┌──

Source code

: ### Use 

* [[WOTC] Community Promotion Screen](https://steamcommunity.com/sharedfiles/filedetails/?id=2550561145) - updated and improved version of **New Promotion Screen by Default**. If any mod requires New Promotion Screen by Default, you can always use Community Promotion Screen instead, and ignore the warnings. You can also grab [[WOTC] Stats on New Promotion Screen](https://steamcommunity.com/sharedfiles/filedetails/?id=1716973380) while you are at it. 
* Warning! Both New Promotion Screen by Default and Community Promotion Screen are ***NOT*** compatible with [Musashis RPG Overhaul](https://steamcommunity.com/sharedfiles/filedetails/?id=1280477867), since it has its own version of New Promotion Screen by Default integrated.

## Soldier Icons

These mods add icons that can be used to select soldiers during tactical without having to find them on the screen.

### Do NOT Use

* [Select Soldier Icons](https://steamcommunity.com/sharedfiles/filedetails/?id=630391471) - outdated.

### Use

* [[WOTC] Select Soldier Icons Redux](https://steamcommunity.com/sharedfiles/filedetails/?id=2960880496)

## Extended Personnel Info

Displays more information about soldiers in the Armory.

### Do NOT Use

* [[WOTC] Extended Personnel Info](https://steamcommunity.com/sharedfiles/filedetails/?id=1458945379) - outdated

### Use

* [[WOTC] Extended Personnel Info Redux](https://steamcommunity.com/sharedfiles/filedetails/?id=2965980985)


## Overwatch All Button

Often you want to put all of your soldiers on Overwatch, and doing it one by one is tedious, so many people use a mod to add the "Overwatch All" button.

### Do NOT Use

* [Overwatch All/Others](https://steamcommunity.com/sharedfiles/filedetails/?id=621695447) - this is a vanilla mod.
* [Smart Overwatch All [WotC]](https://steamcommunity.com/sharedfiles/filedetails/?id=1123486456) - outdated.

└──

WHAT IS NEEDED: Tally the lines of the material that contain the string "version", and reply with that number alone.

OUTPUT FOR THIS EXERCISE: 2